Conrad knew what I wanted the blade for, of course. Like most medievalists, he numbers many pagans among his friends (the intolerant find some other hobby). Scoping out the size of the project and how much of it I could do, we went over the questions of how tough or springy a blade I would need, how big and how sharp, what uses I’d be putting it to, what metal-working methods I wanted to use. My magical instincts demanded no motor-driven work in shaping the ironwork, especially the blade, which eliminated modern knife designs that require hollow-grinding or elaborate shaping. His practical knowledge of forge technology and metallurgy set other limits. At the end of the discussion, we’d winnowed through the options to describe a leaf-shaped blade (I knew what it would look like before we started, but not why) that “would be a good, serviceable blade in 10th or 11th century northern Europe,” as he told me.
When I’d made my request, by phone, been accepted and encouraged and guided to a design, and finally began our (multiple) working sessions, I found that magic and legends, craft and Craft all tangled in our conversations while we worked.
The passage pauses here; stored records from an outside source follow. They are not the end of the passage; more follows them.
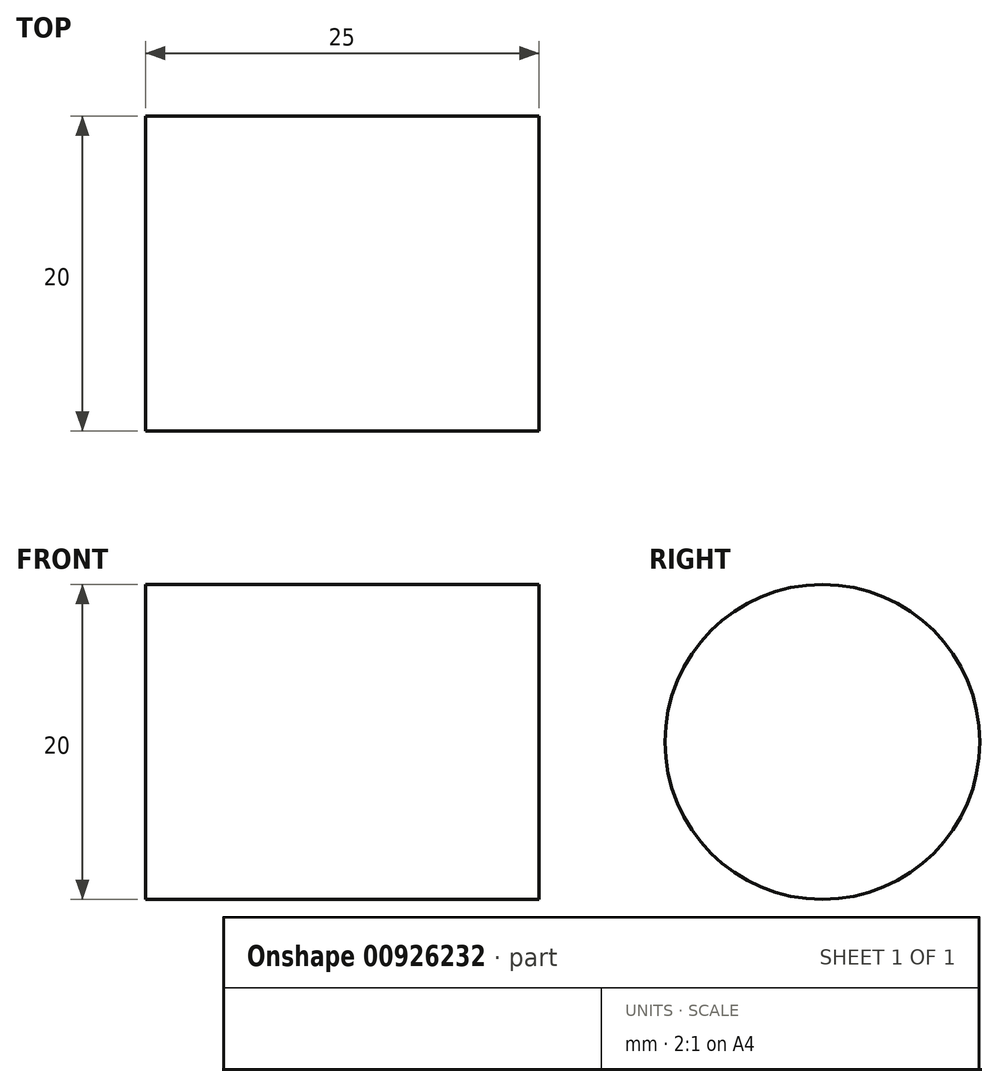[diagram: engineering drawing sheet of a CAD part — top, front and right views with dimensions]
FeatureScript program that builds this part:
annotation { "Feature Type Name" : "Feature", "Feature Type Description" : "" }
export const myFeature = defineFeature(function(context is Context, id is Id, definition is map)
    precondition{}
    {
        {
            var Q0;
            Q0=qCreatedBy(makeId("Right.planeOp"),FACE);
            var sketch = newSketch(context, id + "F0", { "sketchPlane" : qUnion([Q0])});
            skCircle(sketch, "E0", {"center": v(0, 0) * mm, "radius": 10 * mm});
            skSolve(sketch);
        }
        {
            var Q0;
            Q0 = qSketchRegion(id + "F0", true);
            var sketch = newSketch(context, id + "F1", { "sketchPlane" : qUnion([Q0])});
            skSolve(sketch);
        }
        {
            var Q0;
            Q0=makeQuery(id+"F1.imprint","IMPRINT",FACE,{"disambiguationData":[TD([[makeQuery(id+"F1.imprint","IMPRINT",EDGE,{"derivedFrom":makeQuery(id+"F0.imprint","IMPRINT",EDGE,{"derivedFrom":sQuery(id+"F0.wireOp",EDGE,"E0")})}),1.0]])]});
            extrude(context, id + "F2", {"entities" : qUnion([Q0]), "depth" : 25 * mm, "offsetDistance" : 25 * mm});
        }
    });
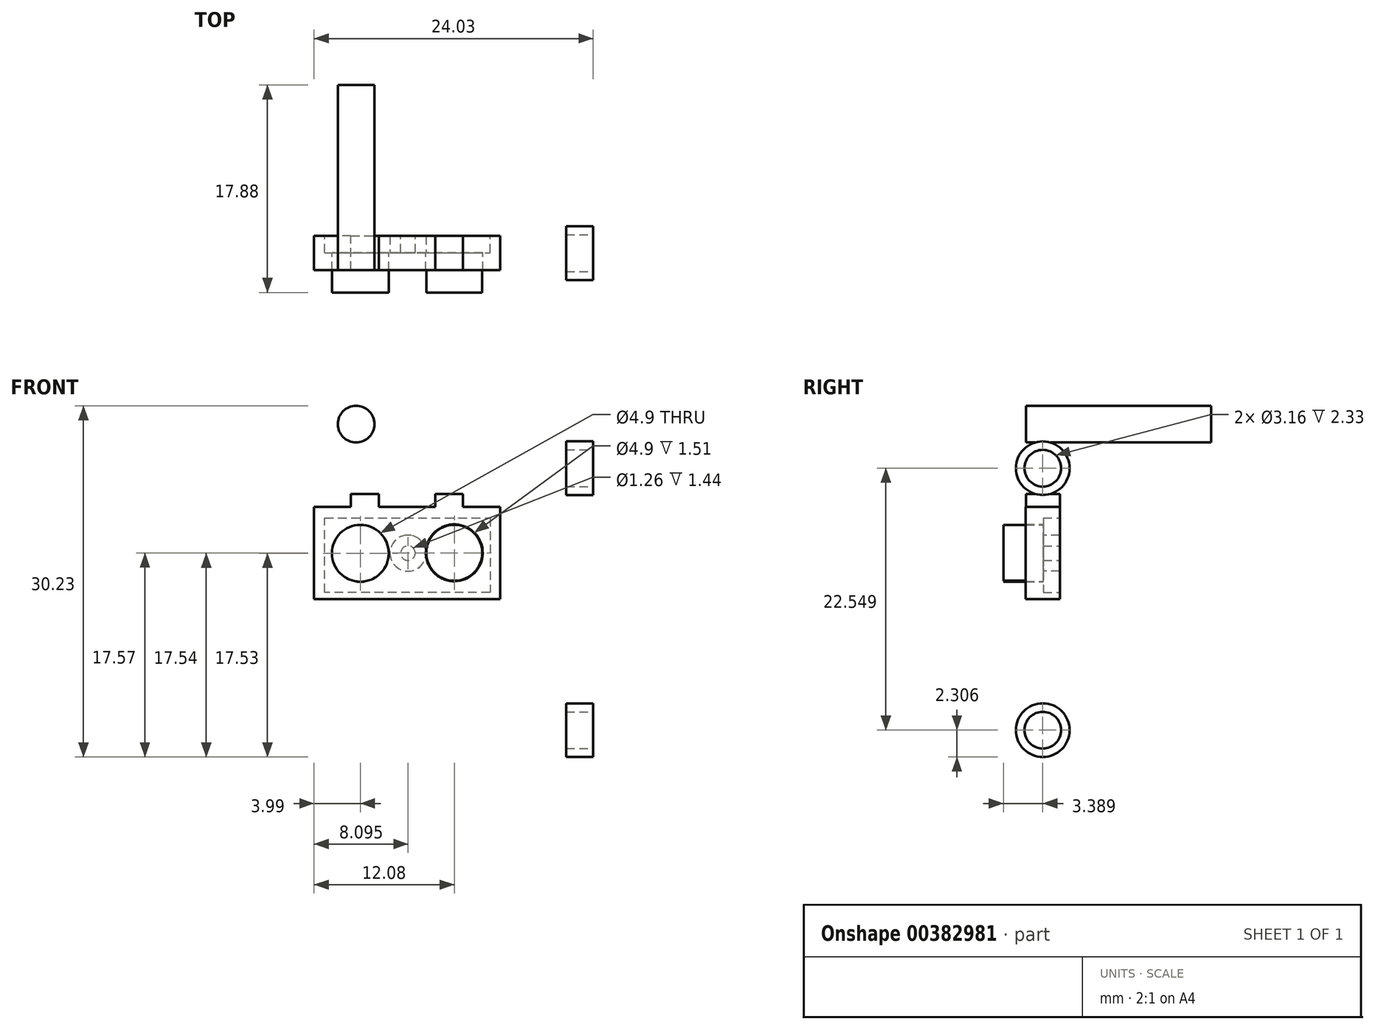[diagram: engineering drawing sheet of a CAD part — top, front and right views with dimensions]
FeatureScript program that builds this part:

Ideally, it still takes two to run a forge—an assistant and a smith—one feeding the fire air and fuel or holding the work or fetching the next tool, another hammering or prepping the next step. Sometimes I was the tentative smith, being coached through every step aloud, and sometimes I was the assistant, much more confidently. (I’ve spent time in that role before, helping him finish a project while keeping him company.)
It was during the major forging session that the conversation turned to tempering the blade, which raised legendary metal treatments. Japanese and Norse legend alike describe quenching magical blades in blood, or (shudder) in the body of an expendable slave. Setting aside the fact that slaves were expensive property just about anywhen, there’s a simpler explanation. This “blooding” more likely reflects a pragmatic acknowledgment of reality: no matter what you’re doing in a smithy, you’re going to cut, bruise, or burn yourself sooner or later—possibly all three.
Me? Yes, I did…I had the forged blade blank clamped at a height to draw-file it into shape while seated. I took a break from that sweaty labor without unclamping it, and ran a knee into the point as I stood up, long before it had any sharpened edge; it drew blood quickly and easily just the same, and I felt a fool. Blunt or sharp, it’s a weapon, and—I’d been warned.